(Page-level text extractions)
============================================================
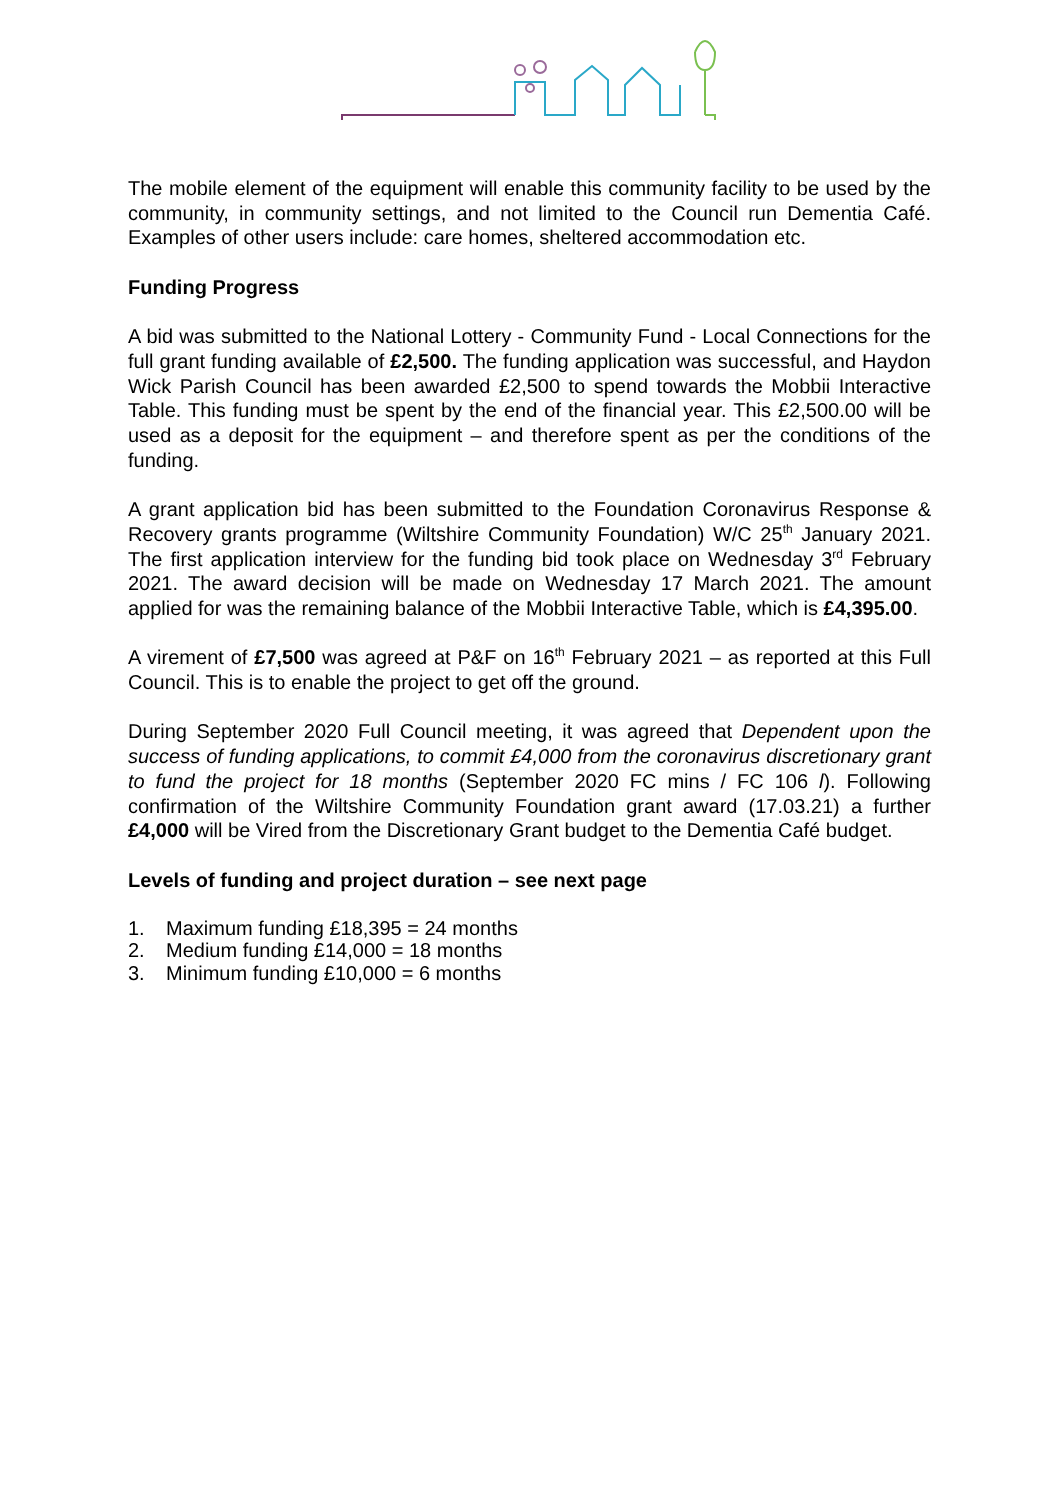The mobile element of the equipment will enable this community facility to be used by the community, in community settings, and not limited to the Council run Dementia Café. Examples of other users include: care homes, sheltered accommodation etc.
Funding Progress
A bid was submitted to the National Lottery - Community Fund - Local Connections for the full grant funding available of £2,500. The funding application was successful, and Haydon Wick Parish Council has been awarded £2,500 to spend towards the Mobbii Interactive Table. This funding must be spent by the end of the financial year. This £2,500.00 will be used as a deposit for the equipment – and therefore spent as per the conditions of the funding.
A grant application bid has been submitted to the Foundation Coronavirus Response & Recovery grants programme (Wiltshire Community Foundation) W/C 25<sup>th</sup> January 2021. The first application interview for the funding bid took place on Wednesday 3<sup>rd</sup> February 2021. The award decision will be made on Wednesday 17 March 2021. The amount applied for was the remaining balance of the Mobbii Interactive Table, which is £4,395.00.
A virement of £7,500 was agreed at P&F on 16<sup>th</sup> February 2021 – as reported at this Full Council. This is to enable the project to get off the ground.
During September 2020 Full Council meeting, it was agreed that Dependent upon the success of funding applications, to commit £4,000 from the coronavirus discretionary grant to fund the project for 18 months (September 2020 FC mins / FC 106 l). Following confirmation of the Wiltshire Community Foundation grant award (17.03.21) a further £4,000 will be Vired from the Discretionary Grant budget to the Dementia Café budget.
Levels of funding and project duration – see next page
1. Maximum funding £18,395 = 24 months
2. Medium funding £14,000 = 18 months
3. Minimum funding £10,000 = 6 months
============================================================
-- Your assignment --
When copying the records above, please match them exactly but leave out all pictures.

-- Answer below --
The mobile element of the equipment will enable this community facility to be used by the community, in community settings, and not limited to the Council run Dementia Café. Examples of other users include: care homes, sheltered accommodation etc.
Funding Progress
A bid was submitted to the National Lottery - Community Fund - Local Connections for the full grant funding available of £2,500. The funding application was successful, and Haydon Wick Parish Council has been awarded £2,500 to spend towards the Mobbii Interactive Table. This funding must be spent by the end of the financial year. This £2,500.00 will be used as a deposit for the equipment – and therefore spent as per the conditions of the funding.
A grant application bid has been submitted to the Foundation Coronavirus Response & Recovery grants programme (Wiltshire Community Foundation) W/C 25<sup>th</sup> January 2021. The first application interview for the funding bid took place on Wednesday 3<sup>rd</sup> February 2021. The award decision will be made on Wednesday 17 March 2021. The amount applied for was the remaining balance of the Mobbii Interactive Table, which is £4,395.00.
A virement of £7,500 was agreed at P&F on 16<sup>th</sup> February 2021 – as reported at this Full Council. This is to enable the project to get off the ground.
During September 2020 Full Council meeting, it was agreed that Dependent upon the success of funding applications, to commit £4,000 from the coronavirus discretionary grant to fund the project for 18 months (September 2020 FC mins / FC 106 l). Following confirmation of the Wiltshire Community Foundation grant award (17.03.21) a further £4,000 will be Vired from the Discretionary Grant budget to the Dementia Café budget.
Levels of funding and project duration – see next page
1. Maximum funding £18,395 = 24 months
2. Medium funding £14,000 = 18 months
3. Minimum funding £10,000 = 6 months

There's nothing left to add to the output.